■ REQUIRED WORK ■
Write what comes next in the mailing-list message on container_get(), beginning after its final sentence.

■ SELECTED EXCERPT ■
BEGIN

On Tue, Nov 19, 2024 at 09:09:16AM +0100, Paolo Bonzini wrote:
> Il mar 19 nov 2024, 00:06 Peter Xu <pet...@redhat.com> ha scritto:
> 
> > On Mon, Nov 18, 2024 at 05:13:30PM -0500, Peter Xu wrote:
> > > When used incorrectly, container_get() can silently create containers
> > even
> > > if the caller may not intend to do so.  Add a rich document describing
> > the
> > > helper, as container_get() should only be used in path lookups.
> > >
> > > Add one object_dynamic_cast() check to make sure whatever objects the
> > > helper walks will be a container object (including the one to be
> > returned).
> > > It is a programming error otherwise, hence assert that.
> > >
> > > It may make container_get() tiny slower than before, but the hope is the
> > > change is neglictable, as object_class_dynamic_cast() has a fast path
> > just
> > > for similar leaf use case.

END

■ SUPPLIED ENTRIES ■
BEGIN

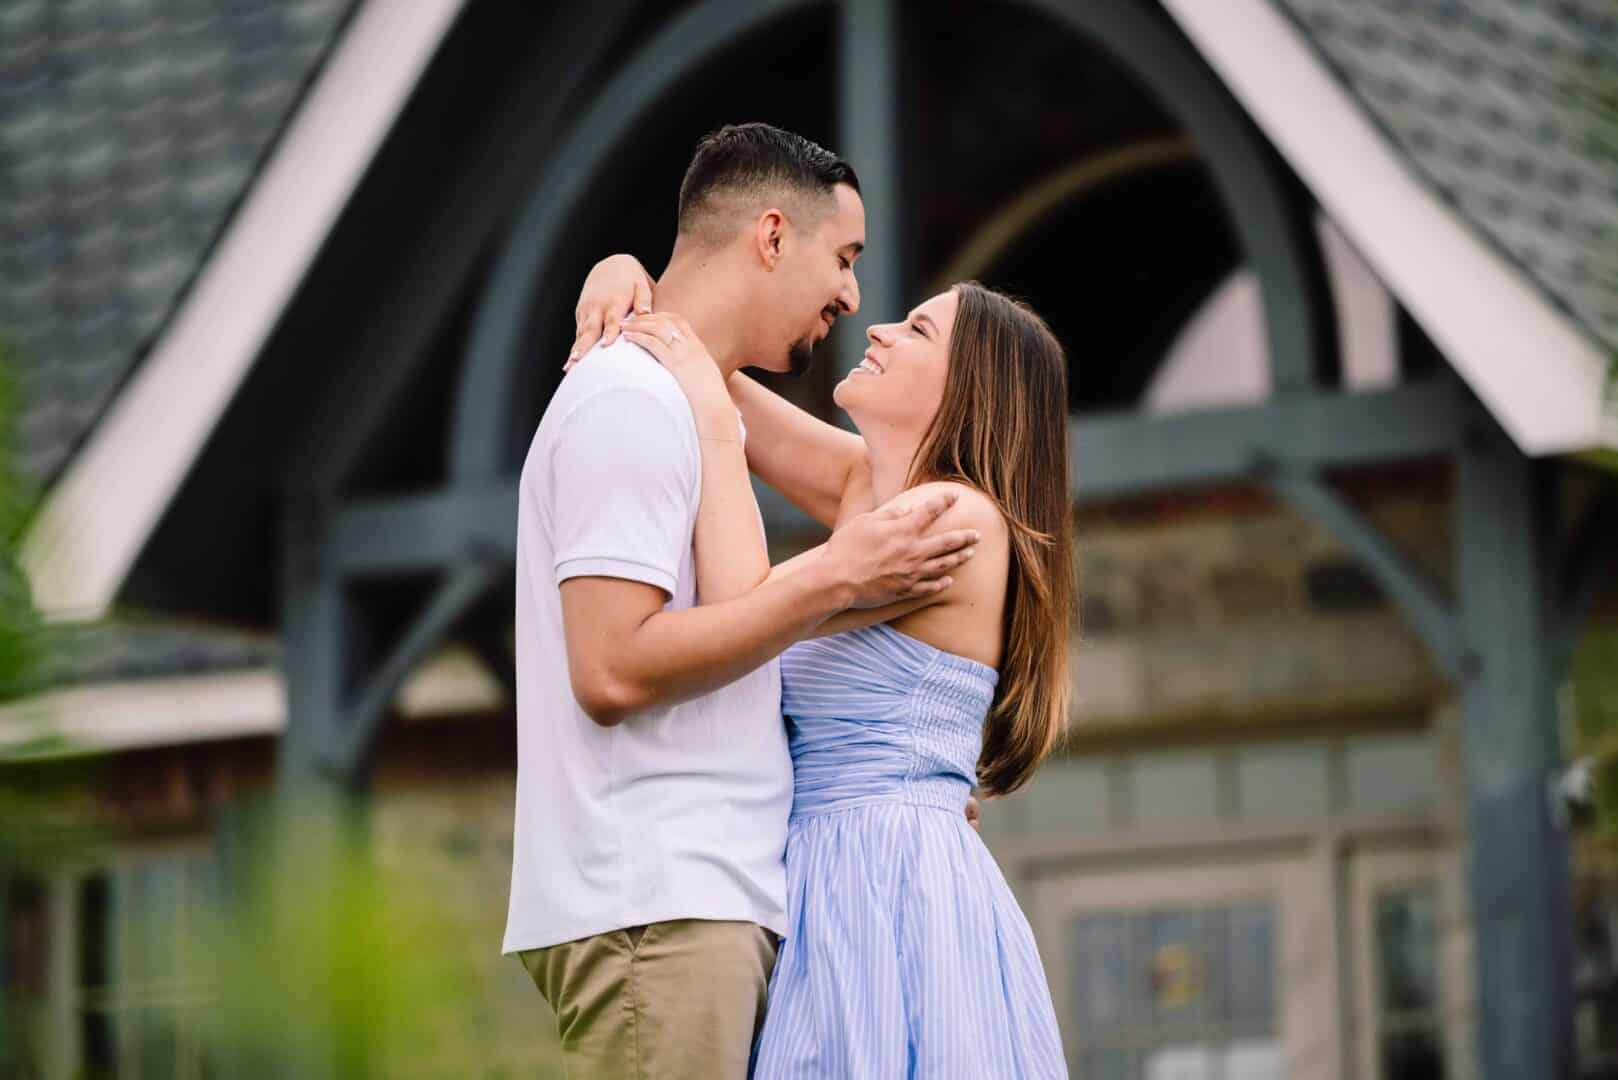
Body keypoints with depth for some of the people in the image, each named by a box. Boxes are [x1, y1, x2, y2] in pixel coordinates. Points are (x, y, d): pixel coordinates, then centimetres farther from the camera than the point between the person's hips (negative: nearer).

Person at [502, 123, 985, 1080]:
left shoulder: (692, 404, 24)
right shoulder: (633, 401, -7)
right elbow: (614, 671, -17)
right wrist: (835, 581, -13)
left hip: (715, 903, 10)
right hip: (657, 908, -10)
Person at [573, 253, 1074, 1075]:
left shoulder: (960, 515, -10)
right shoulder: (867, 487, 15)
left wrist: (712, 420, -11)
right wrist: (632, 273, 3)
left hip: (893, 890, -8)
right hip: (830, 886, 8)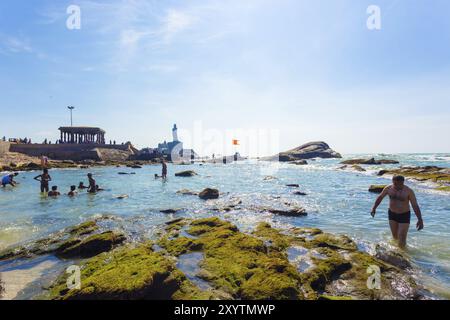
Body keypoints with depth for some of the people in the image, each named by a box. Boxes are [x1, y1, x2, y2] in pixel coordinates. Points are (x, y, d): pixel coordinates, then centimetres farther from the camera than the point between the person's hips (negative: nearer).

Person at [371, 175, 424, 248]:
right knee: (395, 236, 17)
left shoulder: (409, 191, -19)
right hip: (392, 214, 4)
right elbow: (380, 197, 5)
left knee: (401, 239, -6)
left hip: (404, 215, -3)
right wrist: (374, 208, 2)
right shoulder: (388, 188, -9)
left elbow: (415, 206, -20)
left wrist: (420, 220, -28)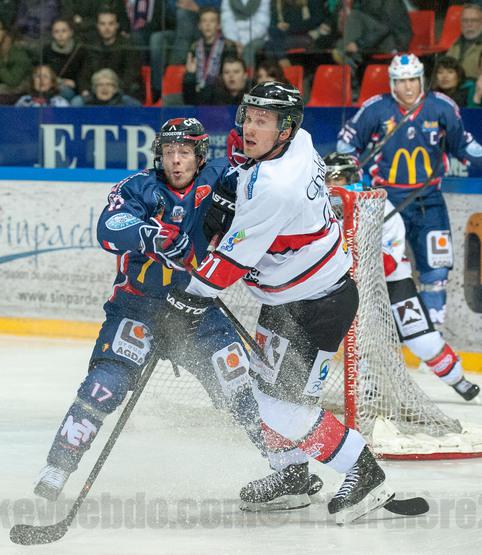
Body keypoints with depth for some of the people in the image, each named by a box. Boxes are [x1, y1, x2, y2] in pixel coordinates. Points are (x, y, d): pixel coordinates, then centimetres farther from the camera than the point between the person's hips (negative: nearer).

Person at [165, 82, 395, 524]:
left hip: (319, 305, -10)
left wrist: (193, 297, -17)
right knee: (268, 384, 17)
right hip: (286, 297, 10)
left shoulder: (276, 186, -31)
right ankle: (291, 479, 31)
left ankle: (365, 475, 4)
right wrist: (227, 201, 8)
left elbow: (236, 256, -26)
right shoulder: (298, 142, -4)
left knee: (286, 404, -10)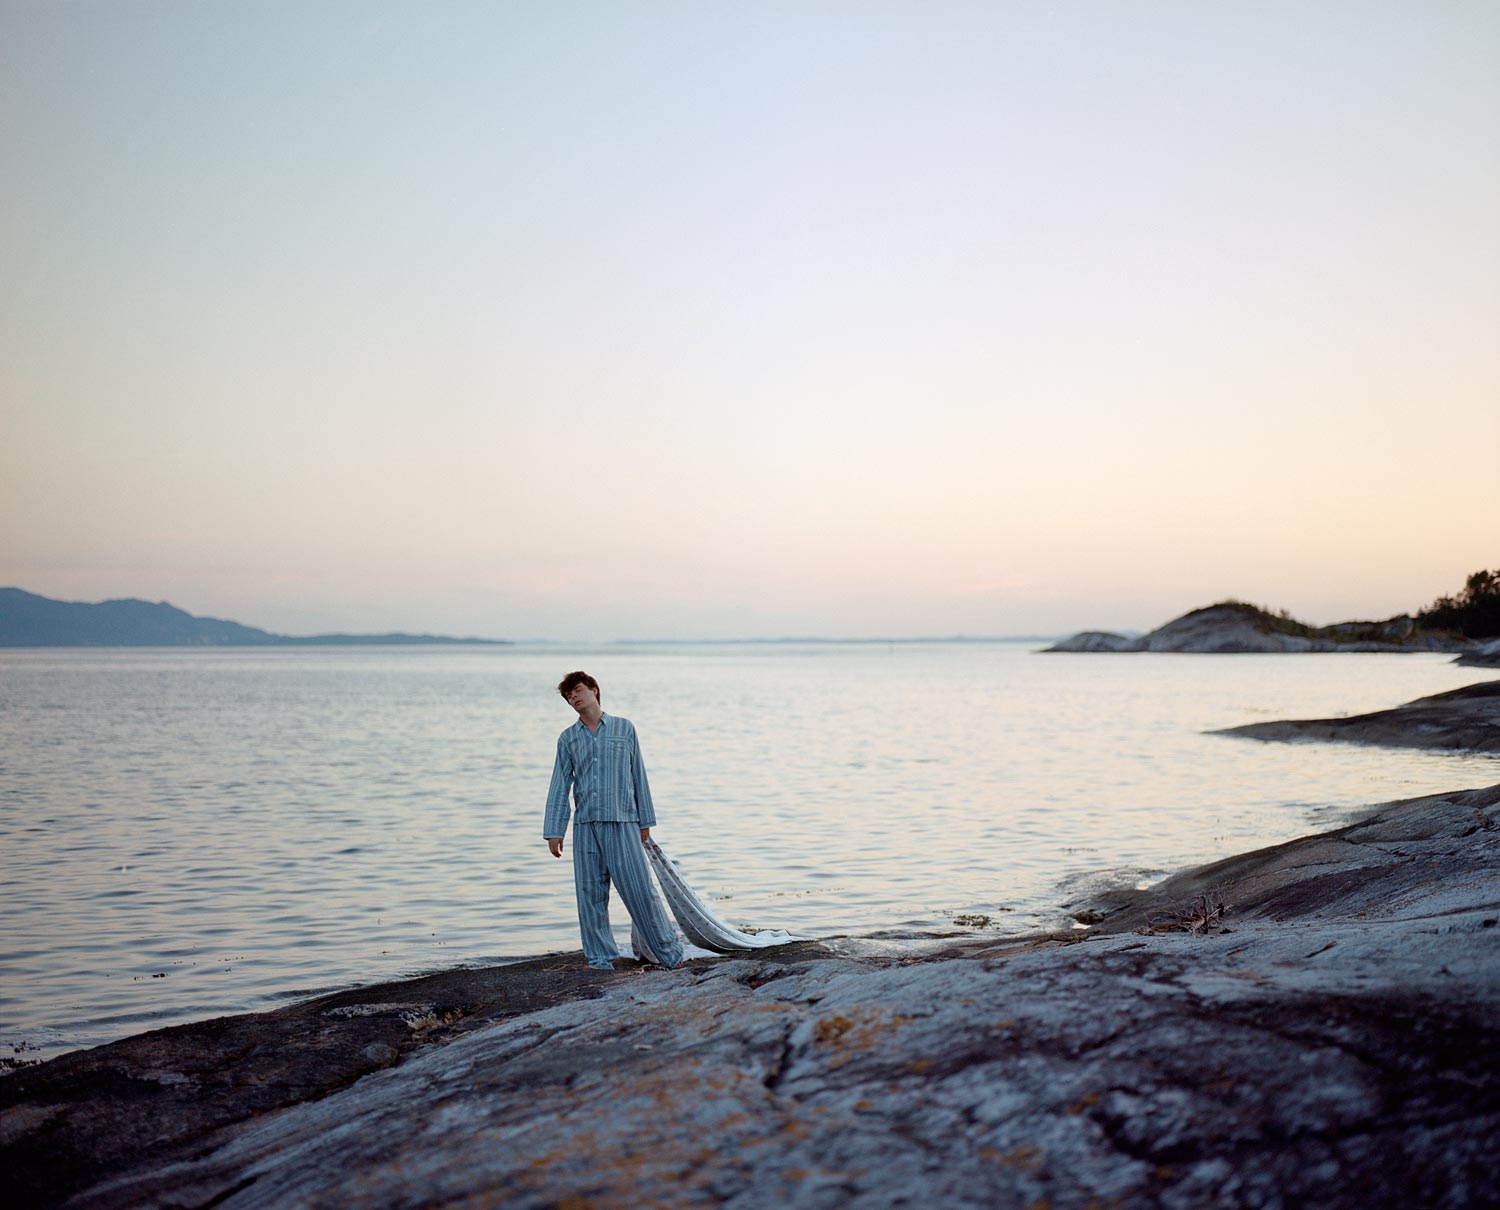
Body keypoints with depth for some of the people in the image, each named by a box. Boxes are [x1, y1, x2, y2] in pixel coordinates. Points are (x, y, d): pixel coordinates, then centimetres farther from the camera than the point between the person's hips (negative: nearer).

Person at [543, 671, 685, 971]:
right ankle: (600, 959, 12)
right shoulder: (568, 739, 10)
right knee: (590, 894, 2)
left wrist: (645, 822, 7)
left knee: (639, 889, -4)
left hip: (622, 822, -2)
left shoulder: (624, 729, 6)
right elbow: (560, 786, 8)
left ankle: (669, 951, 7)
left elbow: (638, 776, 8)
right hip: (585, 825, 2)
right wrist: (553, 831, 2)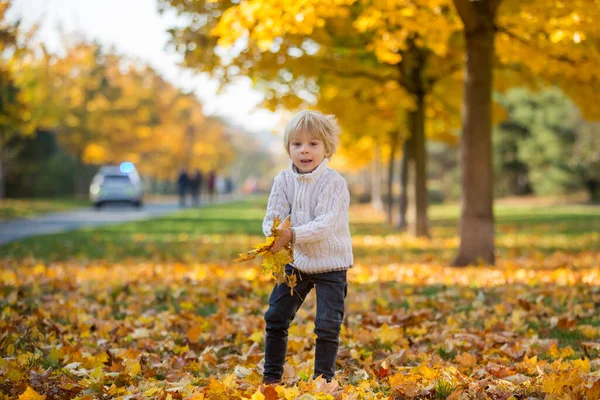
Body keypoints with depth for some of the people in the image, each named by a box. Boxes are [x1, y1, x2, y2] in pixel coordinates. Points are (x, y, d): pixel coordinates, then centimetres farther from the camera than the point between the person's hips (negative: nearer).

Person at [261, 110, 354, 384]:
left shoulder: (334, 182, -16)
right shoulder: (284, 180, -2)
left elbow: (325, 224, -25)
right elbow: (272, 216, -7)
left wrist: (293, 234, -37)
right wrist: (275, 232, -30)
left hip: (330, 264, -4)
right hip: (296, 261, 5)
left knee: (327, 326, -4)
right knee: (275, 317, 8)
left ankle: (323, 380, 11)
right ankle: (271, 377, 21)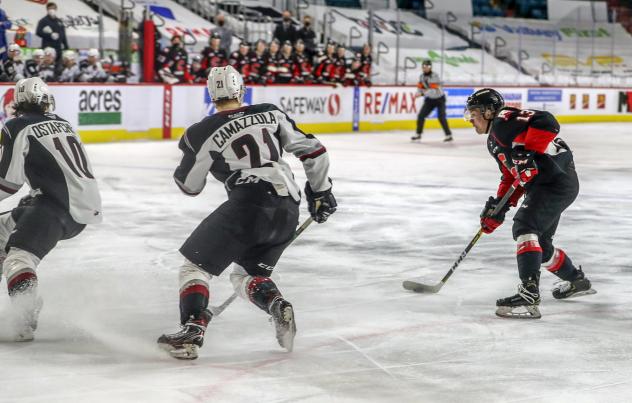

END

■ RESULT ■
> >
> > Just a heads up: out of curiosity, I tried to see whether the fast path hit
> > that I mentioned here (mostly, commit 793c96b54032 of Paolo's), and it
> > didn't..
> >
> > It's fundamentally because all TypeImpl was allocated dynamically from
> > heap, including its type->name.
> 
> 
> Ah, that was supposed to be the difference between type_register() and
> type_register_static().

Ah... looks like they're the same now? As type_register_static() looks like
a wrapper of type_register().

I gave it a shot on booting a Linux guest with some pretty generic devices,
and see how much the pointer check hit.  Until I got the root login prompt,
I got 8 hits out of 35488.  So it's indeed hard to yet hit.. at least with
the current code base. :(

> 
> Perhaps type->name could be allocated with g_intern_string()? And then if
> object_dynamic_cast() is changed into a macro, with something like
> 
> #define qemu_cache_interned_string(s) \
>   (__builtin_constant_p(s) \
>    ? ({ static const char *interned; \
>         interned = interned ?: g_intern_static_string(s); }) \
>    : g_intern_string(s))
> 
> as the third parameter. This allows object_dynamic_cast() to use a simple
> pointer equality for type name comparison, and the same can be applied to
> object_class_dynamic_cast().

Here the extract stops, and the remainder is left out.